Perangkat ini, yang jauh lebih kecil dibandingkan mesin ultrasound tradisional, juga dirancang untuk digunakan di klinik kecil dan layanan kesehatan di rumah. Teknologi ini dapat sangat berguna di daerah terpencil, di mana sumber daya medis khusus sangat terbatas. "Jika perangkat portabel dapat memberikan akurasi diagnosis yang setara dengan evaluasi ahli, ini bisa menjadi terobosan besar bagi komunitas pedesaan dan pulau," kata Kusunose.

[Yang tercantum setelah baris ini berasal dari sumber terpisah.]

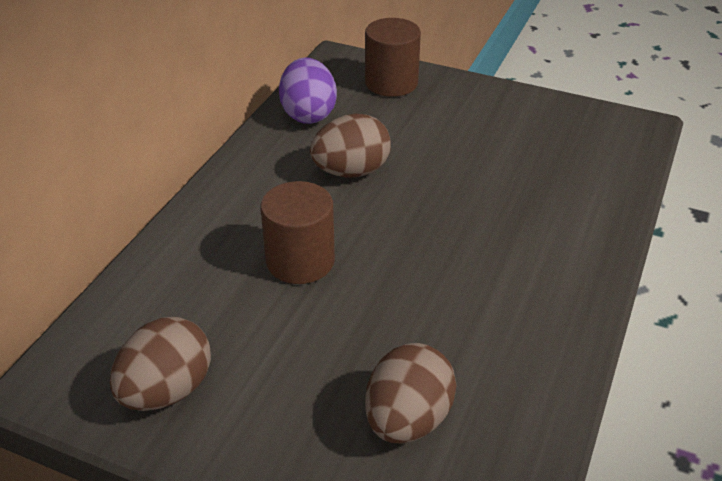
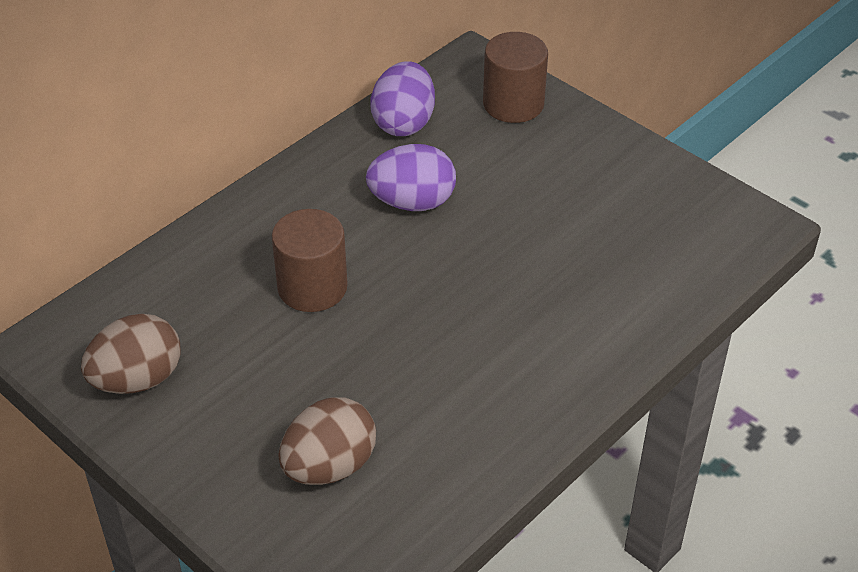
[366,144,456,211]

Inisiatif AI Southwood telah mendapat pengakuan nasional, memenangkan tempat pertama dalam kompetisi inovasi layanan kesehatan digital yang diikuti oleh 110 peserta. Saat ini, perusahaan sedang menjalani proses persetujuan regulasi untuk integrasi AI, dengan rencana memulai uji klinis pada 2026.
"Tujuan utama kami adalah menyelamatkan nyawa," tegas Kusunose. "Jika teknologi AI ini tersebar luas, ini bisa menjadi alat penting tidak hanya di Jepang tetapi juga di seluruh dunia."
Dengan Okinawa menghadapi tingkat penyakit kardiovaskular yang tinggi—penyebab kematian tertinggi kedua di wilayah tersebut—pendekatan berbasis AI ini dapat memainkan peran penting dalam meningkatkan hasil perawatan pasien. Dengan Jepang menerapkan reformasi tenaga kerja di sektor kesehatan untuk mengurangi beban kerja dokter, diagnosis berbantuan AI dapat memberikan manfaat besar bagi tenaga medis dan pasien. Uji klinis mendatang dan persetujuan regulasi akan menjadi langkah kunci dalam membawa teknologi revolusioner ini ke rumah sakit dan klinik di seluruh negeri.